#### ARTICOLO ####

Così, mentre la Russia cerca di inserirsi nella politica interna europea (e americana), l'Europa, pur non avendone i mezzi, cerca di fare politica estera. Lo fa, appunto, in nome dei valori democratici che sono la sua ragione essere. Ed è proprio questo che manda fuori dai gangheri i vecchi e nuovi autocrati. Come spiega il comunicato del ministero degli Esteri russo, la colpa della Ue è quella di "imporre il concetto sbilenco di un ordine mondiale basato sui valori che mina il diritto internazionale". È la stessa rimostranza espressa a marzo dai cinesi, quando hanno risposto alle sanzioni Ue contro quattro ufficiali di Pechino responsabili della repressione contro gli Uiguri sanzionando una decina di personalità europee, tra cui numerosi eurodeputati.
È evidente, a questo punto, che il più grande Parlamento democratico dell'Occidente dà fastidio ai molti despoti che bullizzano il Pianeta con i loro soldati, i loro mercenari e i loro poliziotti, da Putin, a Xi Jinping, al presidente turco Recep Tayyp Erdogan. Ed è ancora più evidente che l'Europa, nelle sue componenti sovrannazionali come il Parlamento e la Commissione, dà molto più fastidio della somma dei suoi Stati e delle loro diplomazie, sempre attente alla Realpolitik dell'interesse immediato. Sono pochi i leader nazionali che, come Mario Draghi con Erdogan che maltratta Ursula von der Leyen, sanno uscire dai binari del diplomaticamente corretto.
Che le istituzioni europee fossero la vera bestia nera di Putin, del resto, era già apparso chiaro dal trattamento offensivo che il Cremlino aveva riservato a febbraio all'Alto rappresentante Ue per la politica estera, Josep Borrell, andato a perorare la causa di Navalnyj. È da quello sgarbo, rimasto senza risposta adeguata da parte dell'Europa, che è cominciata l'ultima slavina delle relazioni tra Mosca e Bruxelles.
Adesso, dunque, si pone il problema di una risposta commisurata all'aggressione russa. "Quanto peggio deve andare prima che l'Ue vada oltre le sanzioni simboliche e colpisca gli oligarchi intorno a Putin?", ha scritto ieri il parlamentare belga Guy Verhofstadt, già da tempo sulla lista nera del Cremlino. "Risponderemo con misure appropriate", hanno comunicato i tre presidenti delle istituzioni Ue. All'Unione non mancano gli strumenti per colpire la Russia. Ma, politicamente, la risposta più importante dovrebbe venire da governi e parlamenti nazionali, per dimostrare che chi colpisce le istituzioni dell'Europa colpisce anche i suoi Stati membri e sanare così la frattura che i nemici della democrazia cercano di creare nella costruzione comunitaria. Purtroppo, ieri, le capitali hanno taciuto.

#### RECORD FORNITI ####

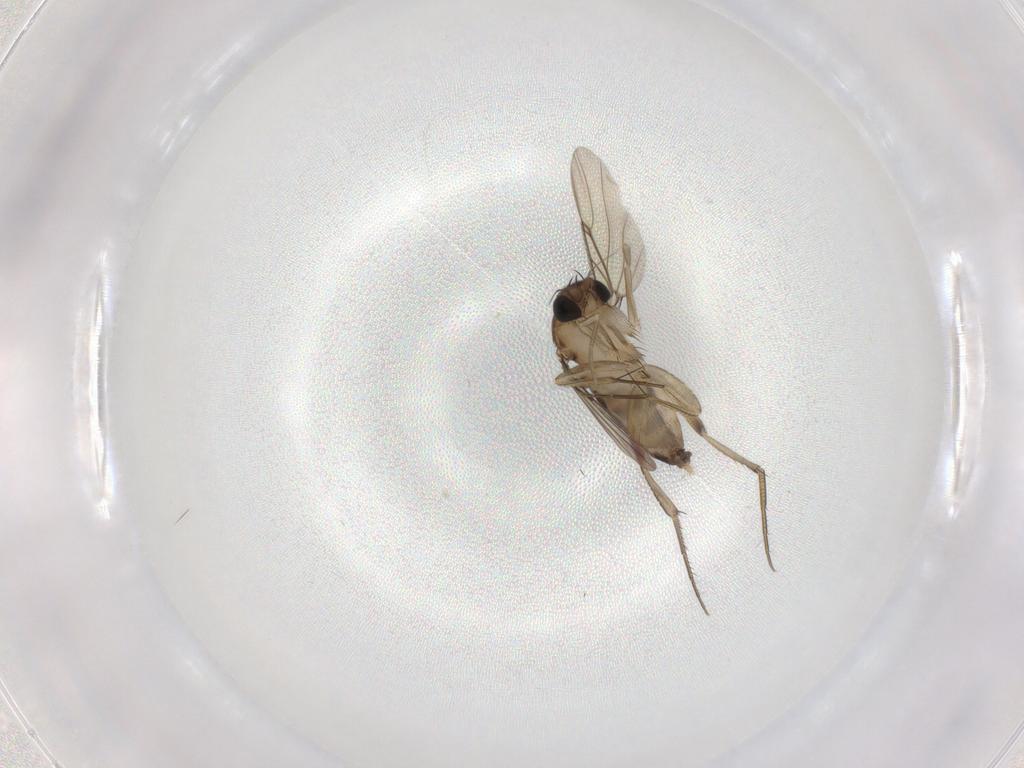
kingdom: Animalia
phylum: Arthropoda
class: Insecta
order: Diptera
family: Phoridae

####
#### RECORD FORNITI ####

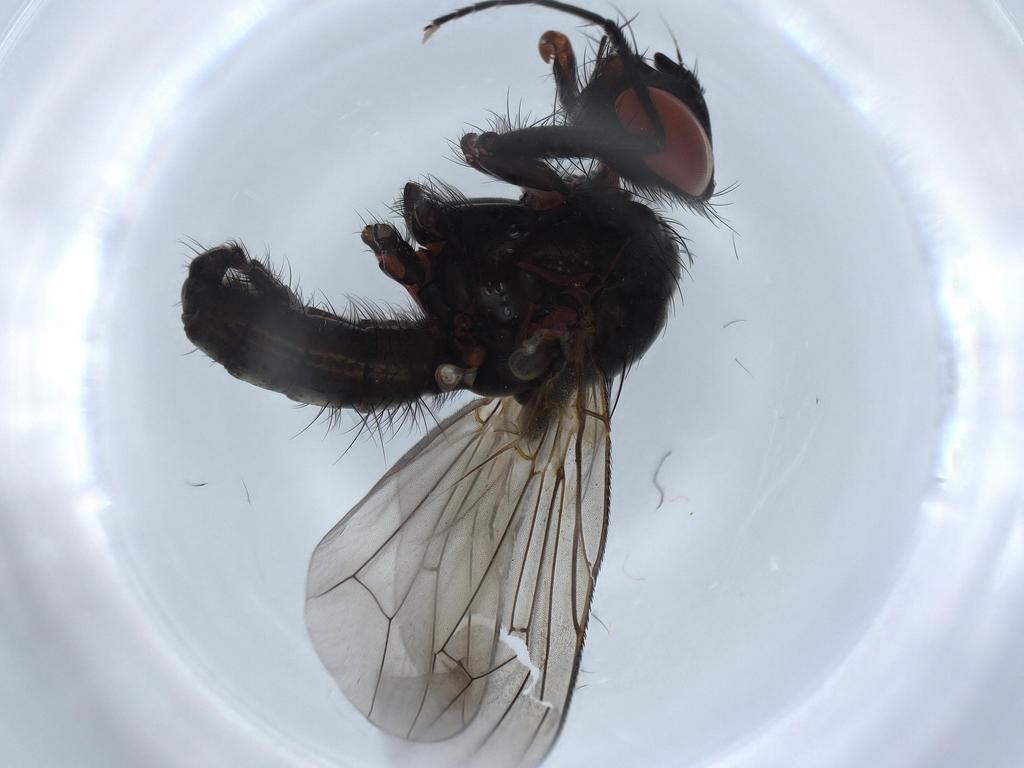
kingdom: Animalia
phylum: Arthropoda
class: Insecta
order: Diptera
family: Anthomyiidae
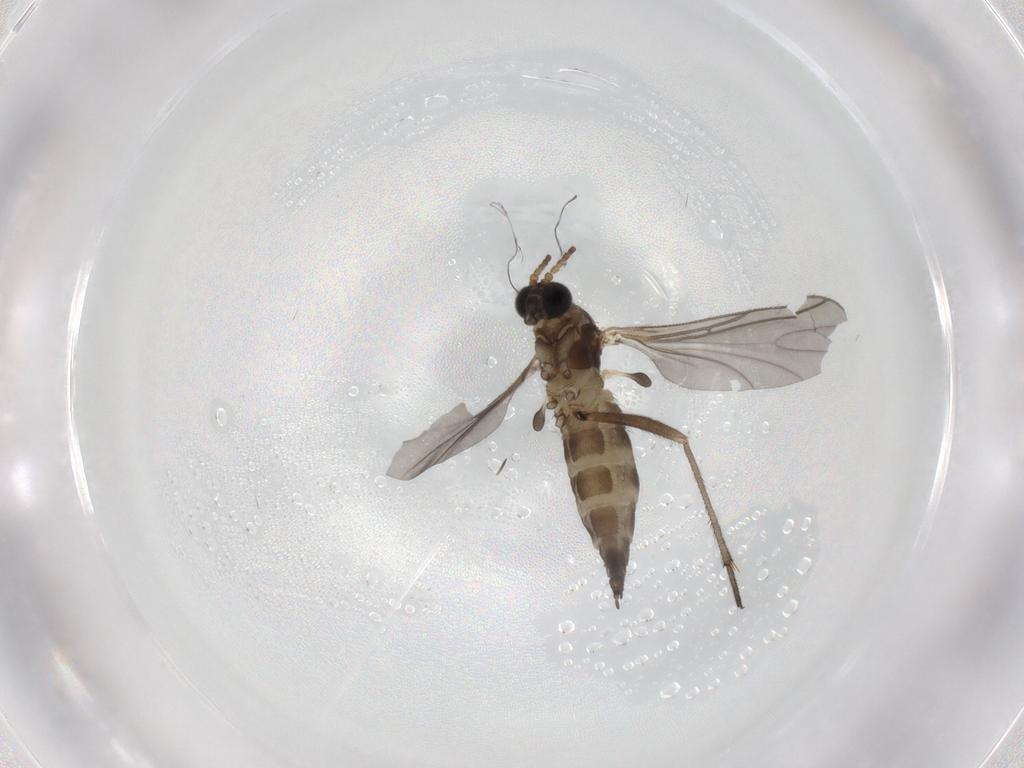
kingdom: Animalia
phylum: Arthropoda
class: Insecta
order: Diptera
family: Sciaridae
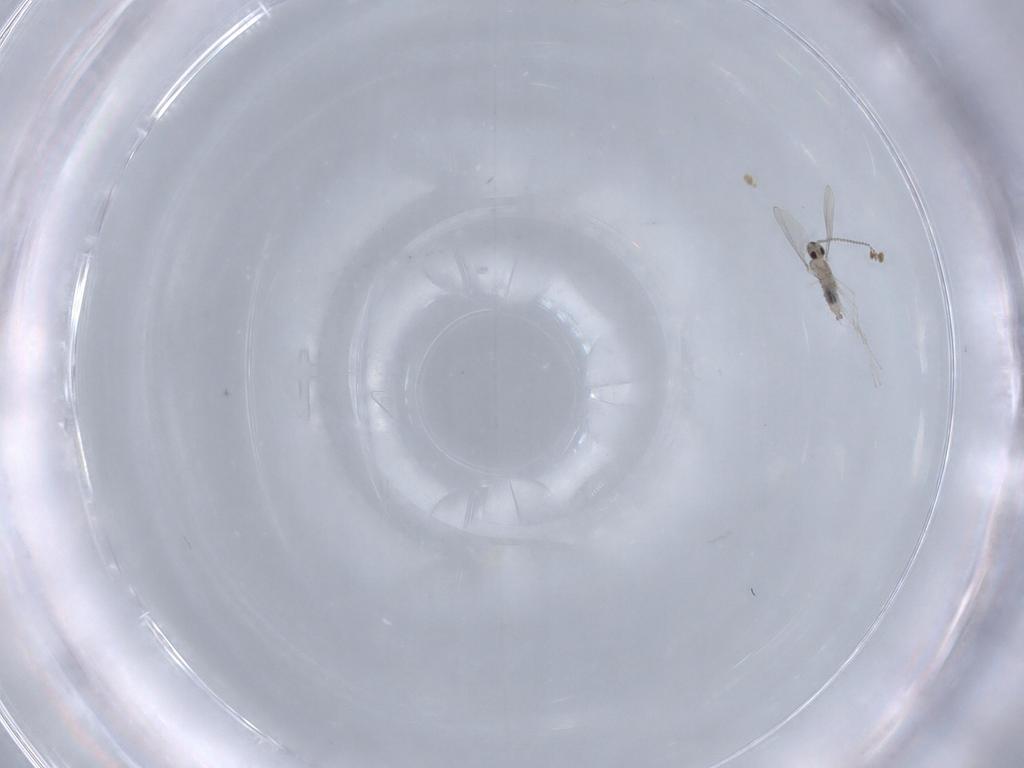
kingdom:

####

Ricopia dall'articolo il passo compreso tra "Così, mentre la" e "cui numerosi eurodeputati.", estremi inclusi.

RISULTATO →
Così, mentre la Russia cerca di inserirsi nella politica interna europea (e americana), l'Europa, pur non avendone i mezzi, cerca di fare politica estera. Lo fa, appunto, in nome dei valori democratici che sono la sua ragione essere. Ed è proprio questo che manda fuori dai gangheri i vecchi e nuovi autocrati. Come spiega il comunicato del ministero degli Esteri russo, la colpa della Ue è quella di "imporre il concetto sbilenco di un ordine mondiale basato sui valori che mina il diritto internazionale". È la stessa rimostranza espressa a marzo dai cinesi, quando hanno risposto alle sanzioni Ue contro quattro ufficiali di Pechino responsabili della repressione contro gli Uiguri sanzionando una decina di personalità europee, tra cui numerosi eurodeputati.